Sixty years ago this December, President Dwight D. Eisenhower turned a dangerous situation around. In an address to the U.N. General Assembly at the height of the Cold War, he made a commitment to the peaceful use of nuclear energy.

That commitment is now being threatened: by activists who oppose building a storage depository for nuclear waste and by energy policies that favor any alternative to fossil fuels except a nuclear one.

The goal of Eisenhower’s “Atoms for Peace” vision should be evident. Currently, 68 nuclear power plants are being built around the world, according to the World Nuclear Association. An additional 150 are in the planning stage, and an additional 340 have been proposed.

All of this is in addition to the 437 nuclear plants currently in operation, including 104 in the United States. Overall, nuclear power supplies 12.3 percent of the world’s electricity and it’s the largest source of carbon-free energy.

Since Eisenhower’s historic address to the United Nations, the United States and Russia reached an agreement to dispose of surplus fissionable materials—weapons-grade uranium and plutonium. In one of history’s greatest disarmament successes, 500 metric tons of highly enriched uranium have been removed from Russian warheads once aimed at U.S. cities.

The U.S.-Russia agreement also called for each country to eliminate 34 metric tons of weapons-grade plutonium, another material used in nuclear warheads, to keep it out of the hands of terrorists. Just a few grams of plutonium are all that it would take to make a crude nuclear weapon that could render a city the size of Chicago or Los Angeles uninhabitable for decades.

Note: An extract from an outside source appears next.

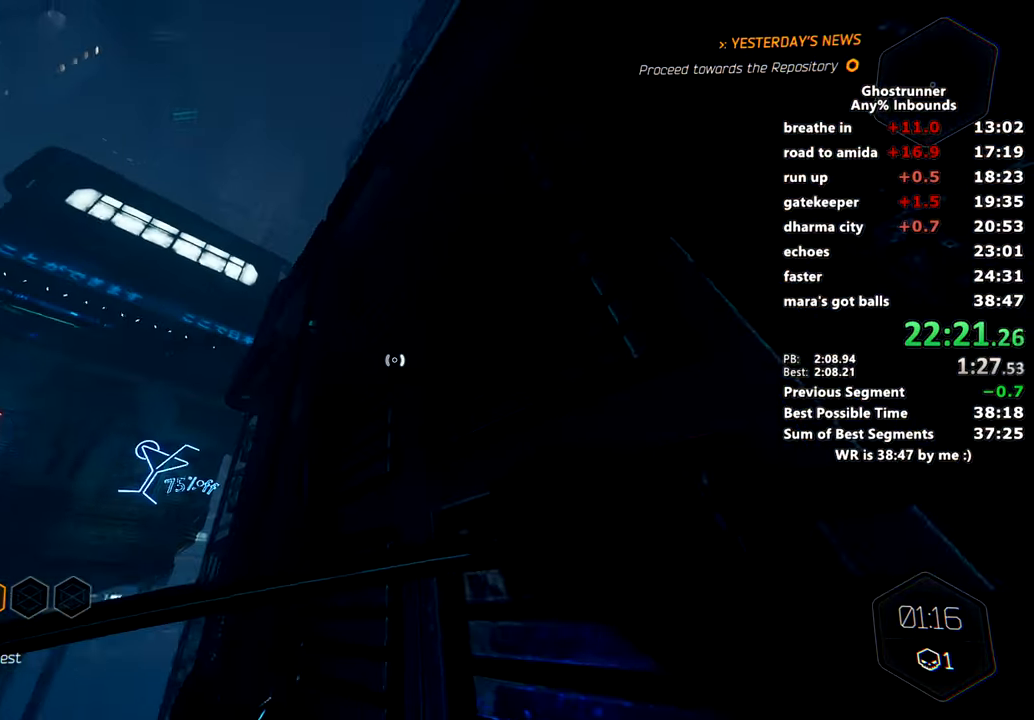
{"keys": ["d", "w"], "mouse": [], "events": [[33, "mouse_right", "down"], [134, "mouse_right", "up"], [350, "space", "down"], [451, "mouse_right", "down"], [501, "mouse_right", "up"], [501, "space", "up"]]}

But will weapons-grade plutonium really be eliminated?

The technology for destroying plutonium has been available for many years. Plutonium is blended with uranium into a so-called mixed-oxide fuel, known as MOX, which can then be used in nuclear power plants to produce electricity. The U.S. Department of Energy’s Nuclear Security Administration has been building a facility for this purpose at its Savannah River site in South Carolina.

The facility is more than 60 percent complete, and $4 billion already has been spent on its construction. But its future is in doubt.

President Obama, in his fiscal 2014 budget, just proposed slashing $132.7 million—more than 29 percent—from the project’s appropriation. “This current plutonium disposition approach may be unaffordable,” the White House budget summary said, promising that the administration will now “assess the feasibility of alternative...strategies.”

This is the same way the administration killed the planned nuclear waste burial site, which had been under construction at Nevada’s Yucca Mountain, about 100 miles northwest of Las Vegas.

Although scientists had approved the Nevada site, and $10 billion had been spent on it, Obama pulled the plug in 2011. Consequently, the United States still doesn’t have an underground repository for the tons of radioactive waste now being stored at nuclear power plants around the country, or for the nuclear waste generated by our defense program.

The solution to this dilemma is fairly clear: policymakers have to provide the necessary funds to complete the Savannah River facility intended to convert weapons-grade plutonium into MOX, and they need to establish an interim site for storing nuclear waste until a permanent repository can be built.

There’s a lot at stake. If the United States abandons the South Carolina project and fails to eliminate its surplus weapons-grade plutonium, Russia has said that it will stop converting plutonium into MOX. That, unfortunately, could expose Russia’s plutonium stockpiles to the possibility of theft.

Can the MOX project be saved? Yes, it probably can. Should it be saved? Absolutely, despite the fact that repeated delays have helped drive up the cost to $6.8 billion, a $2 billion increase. Will it be saved? That’s very much in doubt.

The truth is: Failure of the MOX project wouldn’t just be foolish and reckless energy policy, it would be a giant blow to anti-terrorism and disarmament.

President Eisenhower’s “Atoms for Peace” legacy hangs in the balance. Let’s hope Washington has the courage to do what’s right.